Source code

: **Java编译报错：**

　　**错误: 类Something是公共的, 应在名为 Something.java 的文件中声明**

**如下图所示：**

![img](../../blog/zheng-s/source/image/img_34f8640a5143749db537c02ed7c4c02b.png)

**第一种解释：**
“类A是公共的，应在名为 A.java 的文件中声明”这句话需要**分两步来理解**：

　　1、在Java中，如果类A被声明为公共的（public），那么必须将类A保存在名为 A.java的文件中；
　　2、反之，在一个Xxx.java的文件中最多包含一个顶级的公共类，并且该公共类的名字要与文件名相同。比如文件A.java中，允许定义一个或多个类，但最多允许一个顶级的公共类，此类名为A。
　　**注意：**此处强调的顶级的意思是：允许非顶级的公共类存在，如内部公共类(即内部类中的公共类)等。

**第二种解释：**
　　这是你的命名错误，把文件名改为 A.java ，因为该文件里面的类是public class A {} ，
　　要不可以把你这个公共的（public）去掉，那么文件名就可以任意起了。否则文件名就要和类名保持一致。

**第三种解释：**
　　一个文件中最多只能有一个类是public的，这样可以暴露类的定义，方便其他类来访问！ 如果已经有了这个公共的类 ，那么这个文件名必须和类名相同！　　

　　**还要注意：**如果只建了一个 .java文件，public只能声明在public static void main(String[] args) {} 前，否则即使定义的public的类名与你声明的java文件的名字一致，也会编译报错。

===============

**Aim of the exercise**
Edit the listing so that every "公共类" becomes "public类", and reproduce the rest unchanged.

**Response**
Source code

: **Java编译报错：**

　　**错误: 类Something是公共的, 应在名为 Something.java 的文件中声明**

**如下图所示：**

![img](../../blog/zheng-s/source/image/img_34f8640a5143749db537c02ed7c4c02b.png)

**第一种解释：**
“类A是公共的，应在名为 A.java 的文件中声明”这句话需要**分两步来理解**：

　　1、在Java中，如果类A被声明为公共的（public），那么必须将类A保存在名为 A.java的文件中；
　　2、反之，在一个Xxx.java的文件中最多包含一个顶级的public类，并且该public类的名字要与文件名相同。比如文件A.java中，允许定义一个或多个类，但最多允许一个顶级的public类，此类名为A。
　　**注意：**此处强调的顶级的意思是：允许非顶级的public类存在，如内部public类(即内部类中的public类)等。

**第二种解释：**
　　这是你的命名错误，把文件名改为 A.java ，因为该文件里面的类是public class A {} ，
　　要不可以把你这个公共的（public）去掉，那么文件名就可以任意起了。否则文件名就要和类名保持一致。

**第三种解释：**
　　一个文件中最多只能有一个类是public的，这样可以暴露类的定义，方便其他类来访问！ 如果已经有了这个公共的类 ，那么这个文件名必须和类名相同！　　

　　**还要注意：**如果只建了一个 .java文件，public只能声明在public static void main(String[] args) {} 前，否则即使定义的public的类名与你声明的java文件的名字一致，也会编译报错。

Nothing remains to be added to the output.